Currently, the only standard supported is the BSP worldwide standard.
The program however can run transparently under BSPlib and LAMMPI.
The code has been debugged and test under the BSPlib library;

If you plan to setup a pc cluster under BSPlib file cluster.how may
be of help.

2. Tests
The code performs the following tests.
A. Checking the synchronization periodicity of the interprocessor
   communication network. Timing are provided for the following tests
   Time y-x below is reported.

   Test 1: Time for barrier synchronization
            y=time;
            sync();
            x=time;
   Test 2: A more realistic measure of synchronization periodicity, in
           which a rudimentary computation is performed
            y=time;
            compute (eg z=z+1)
            sync();
            x=time;
   Test 3: A communication is performed; the pattern is a full relation
            (or total exchange) where each processor sends every other
           processor an integer (32bits in most machines).
            y=time;
            for i,j=0..p-1 do
              proc i sends proc j one integer
            sync();
            x=time;
   Test 4: A rudimentary communication is performed; the pattern is simpler
           than before
            y=time;
            proc 0 sends proc p-1 one integer
            sync();
            x=time;
   Test 5: A rudimentary communication is performed; the pattern is simpler
           than Step 3 but not as simple as Test4. A scatter-like operation
           is performed.
            y=time;
            for i=0,..,p-1
            proc 0 sends proc i one integer
            sync();
            x=time;

    All five tests can then be used to assess say the value of the BSP model
    parameter L. Bspprobe of BSPlib performs Tests 1 and 4 and normally
    the value L that is reported is that of Test 1.

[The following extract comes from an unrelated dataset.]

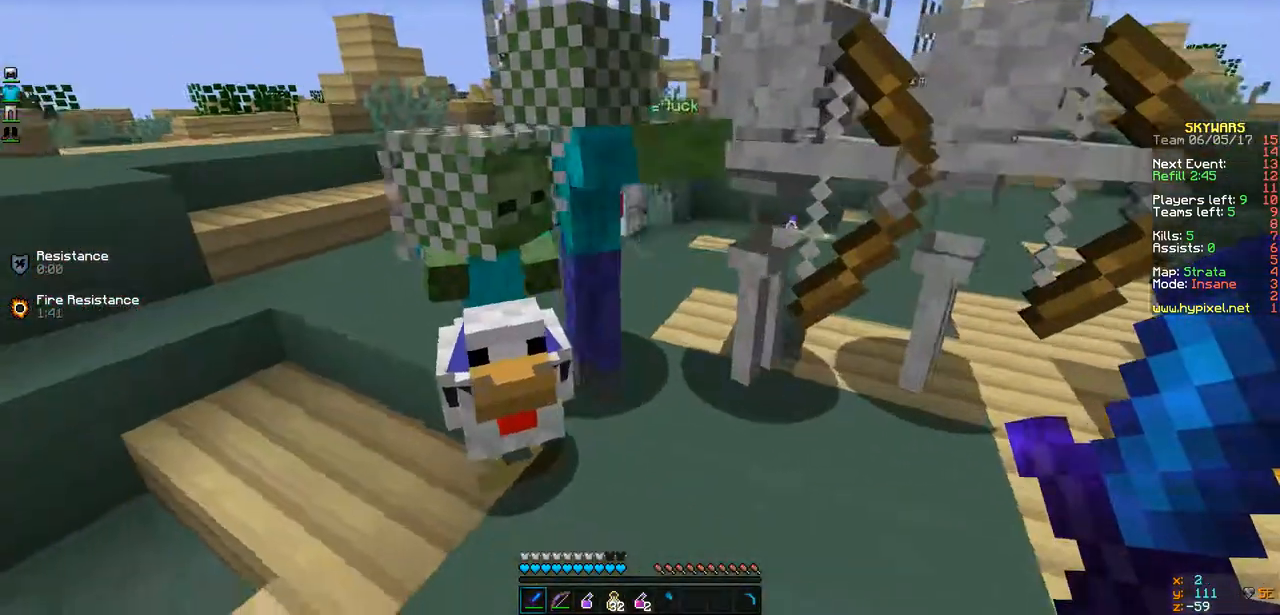
{"keys": ["a", "s"], "events": [[87, "s", "down"], [173, "d", "up"], [195, "a", "down"]]}
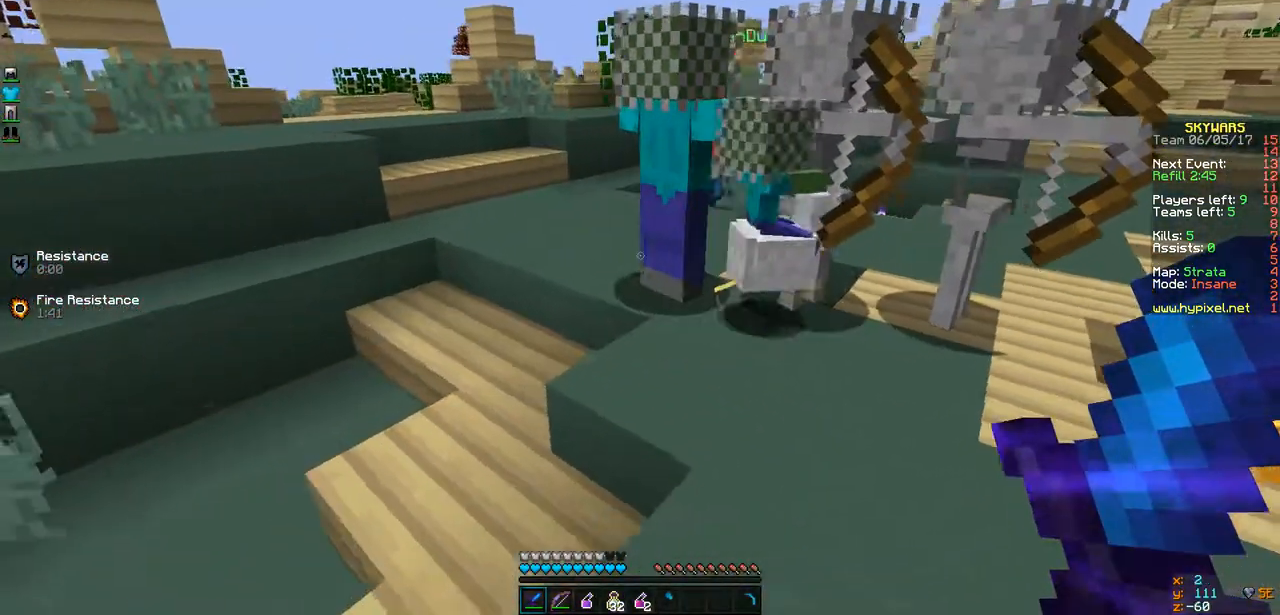
{"keys": ["d", "w"], "events": [[21, "s", "up"], [130, "a", "up"], [173, "d", "down"], [476, "w", "down"]]}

    A  derivation of L however can only be completed after tests B are
    performed.

B. Throughput is measured by performing two test.
  a. An full relation is performed where each processor sends and receives
     a 2^i p integers. Each processor sends to every other processor
     2^i integers.
  b. Same as above except that each processors sends to every other
      processor a number n of integers that is chosen uniformly at
     random in the interval [ 2^(i-1) .. (3/2) 2^i].
     Such a pattern of communication is observed for example in randomized
     parallel sorting.


3. How to compile

   First edit the ai.h and decide whether you want to use BSPlib
   or LAMMPI by def/ing undef/ing the appropriate definitions.

   Then type
% make allbsp
   or
% make allmpi
   depending on the previous choice.
   If all went ok, you will be ready to run the code.

4. How to run

If you run assess on a cluster of PCs under BSPlib make sure you have
a valid .bsptcphosts file (Note: if you have SMP boxes in the cluster
and your local machine is  one of them, make sure it is included in
the last line of the .bsptcphosts file). If you create a lam however,
make sure that your local machine is the first one in the lam hosts
definition file you use for lamboot.

Under BSPlib I run assess as follows.

% bsprun -noload -local -npes 4 bspas 8192 10 1 OUT

-noload is optional but i always use it for the following reason.
  If your .bsptcphosts has 4 dual processor machines listed and you
  want one processor per machine, if you don't use this option
   you may get two processes on the same machine (one per CPU).
8192  : first parameter is a power of two. Gives the maximum 2^i p of
        the  B tests. For test B, a maximum h-relation is
         8192 * nprocs/2, where nprocs is # of processors.
10    : number of runs per test; average (and in some tests, min and max)
        is given in the output
1     : After an h-relation is realized the following h relation is of
        size h' = h << 1 = 2*h. If you want h'=8h set this parameter to 3.
OUT   : A brief output of the experiments is reported on standard output
        (including host names of processors). A more detailed output of
         the experiments is reported in file OUT.